Data provided: Begin

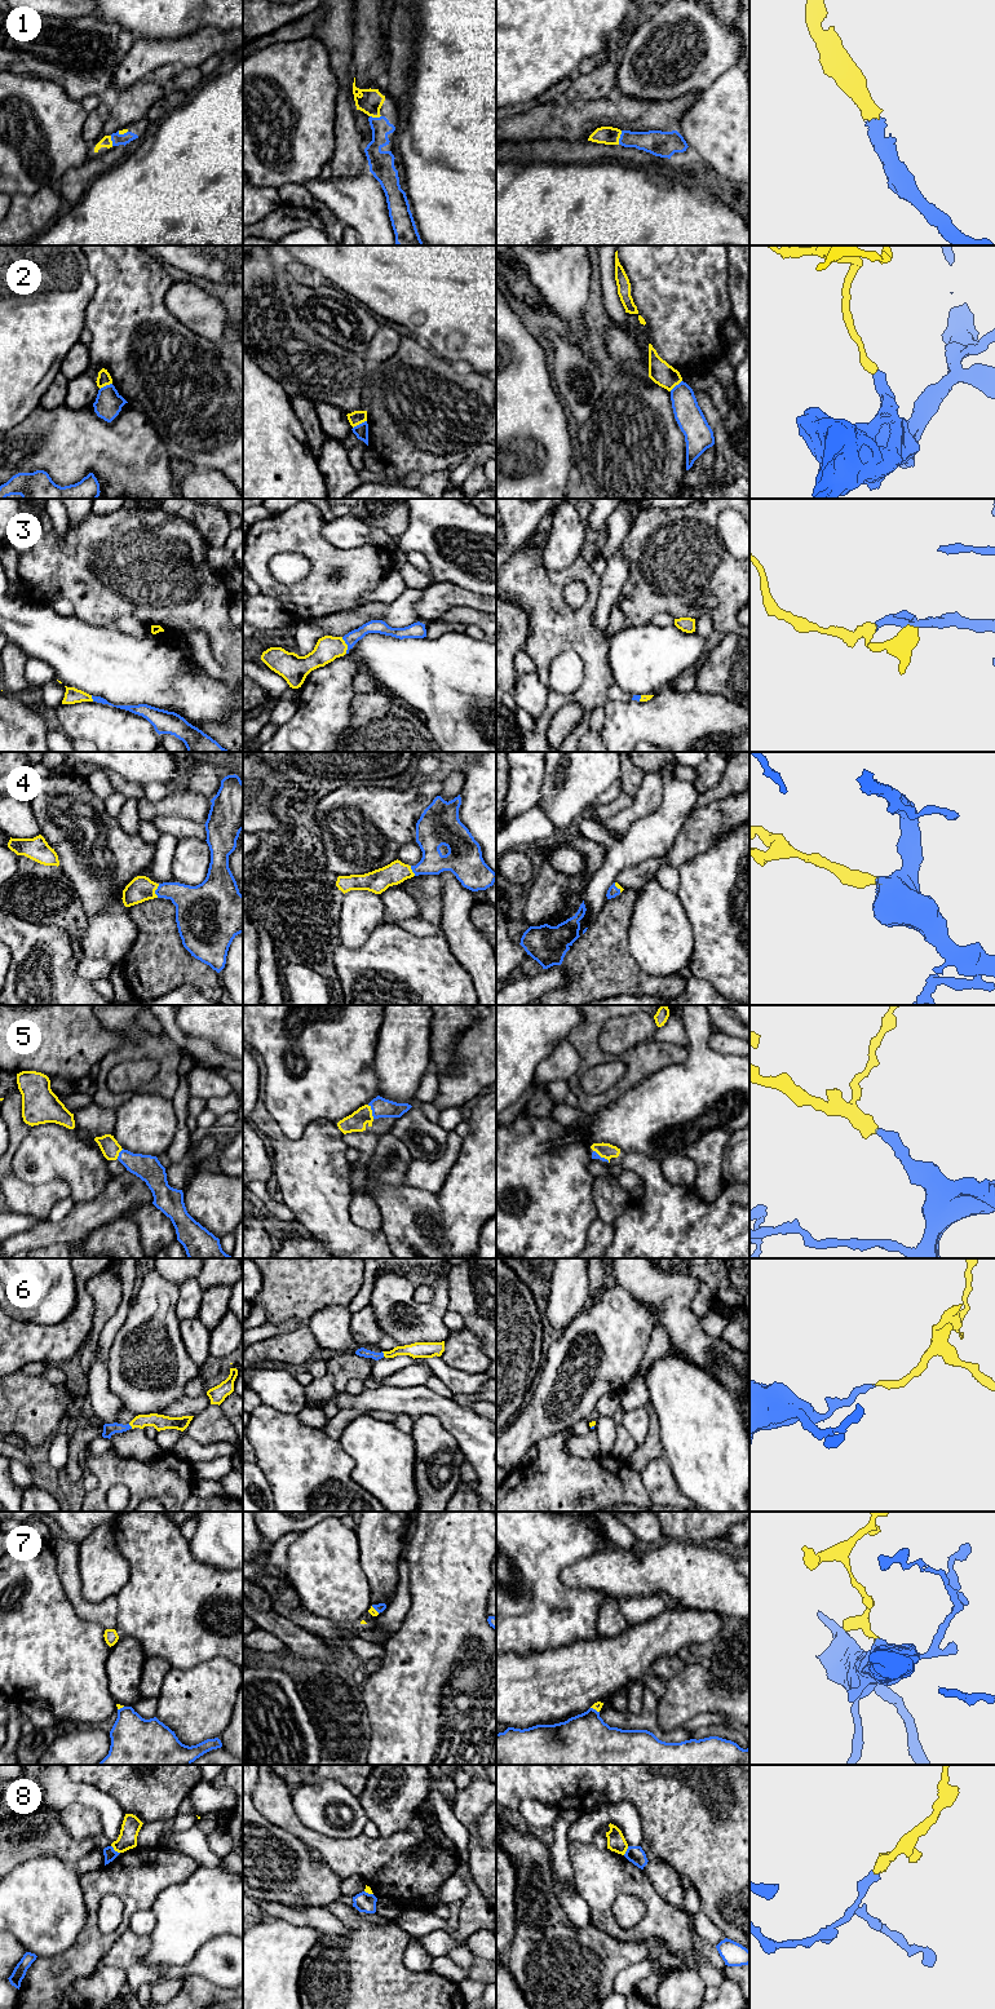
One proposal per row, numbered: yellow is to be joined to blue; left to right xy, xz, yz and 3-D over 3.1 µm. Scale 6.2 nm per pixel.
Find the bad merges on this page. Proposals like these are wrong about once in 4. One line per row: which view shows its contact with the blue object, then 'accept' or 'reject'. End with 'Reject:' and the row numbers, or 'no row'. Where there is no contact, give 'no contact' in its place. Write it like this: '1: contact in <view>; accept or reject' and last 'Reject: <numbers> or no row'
1: contact in yz; accept
2: contact in xz; reject
3: contact in xz; accept
4: contact in xy; accept
5: contact in xz; accept
6: contact in xy; accept
7: contact in yz; accept
8: contact in xy; reject
Reject: 2, 8

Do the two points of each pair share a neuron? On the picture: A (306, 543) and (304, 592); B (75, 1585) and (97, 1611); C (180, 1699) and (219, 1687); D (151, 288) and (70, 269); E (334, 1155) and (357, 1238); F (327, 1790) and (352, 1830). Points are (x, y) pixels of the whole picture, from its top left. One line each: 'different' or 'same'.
A: same
B: same
C: same
D: different
E: same
F: same

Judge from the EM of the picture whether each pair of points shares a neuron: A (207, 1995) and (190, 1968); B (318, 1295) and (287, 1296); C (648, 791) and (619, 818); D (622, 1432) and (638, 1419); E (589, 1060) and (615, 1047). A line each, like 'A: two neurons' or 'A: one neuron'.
A: two neurons
B: one neuron
C: one neuron
D: two neurons
E: two neurons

Data provided: End

§ **Brief**: Retype the records above exactly, pictures omitted.

§ **Output**:
One proposal per row, numbered: yellow is to be joined to blue; left to right xy, xz, yz and 3-D over 3.1 µm. Scale 6.2 nm per pixel.
Find the bad merges on this page. Proposals like these are wrong about once in 4. One line per row: which view shows its contact with the blue object, then 'accept' or 'reject'. End with 'Reject:' and the row numbers, or 'no row'. Where there is no contact, give 'no contact' in its place. Write it like this: '1: contact in <view>; accept or reject' and last 'Reject: <numbers> or no row'
1: contact in yz; accept
2: contact in xz; reject
3: contact in xz; accept
4: contact in xy; accept
5: contact in xz; accept
6: contact in xy; accept
7: contact in yz; accept
8: contact in xy; reject
Reject: 2, 8

Do the two points of each pair share a neuron? On the picture: A (306, 543) and (304, 592); B (75, 1585) and (97, 1611); C (180, 1699) and (219, 1687); D (151, 288) and (70, 269); E (334, 1155) and (357, 1238); F (327, 1790) and (352, 1830). Points are (x, y) pixels of the whole picture, from its top left. One line each: 'different' or 'same'.
A: same
B: same
C: same
D: different
E: same
F: same

Judge from the EM of the picture whether each pair of points shares a neuron: A (207, 1995) and (190, 1968); B (318, 1295) and (287, 1296); C (648, 791) and (619, 818); D (622, 1432) and (638, 1419); E (589, 1060) and (615, 1047). A line each, like 'A: two neurons' or 'A: one neuron'.
A: two neurons
B: one neuron
C: one neuron
D: two neurons
E: two neurons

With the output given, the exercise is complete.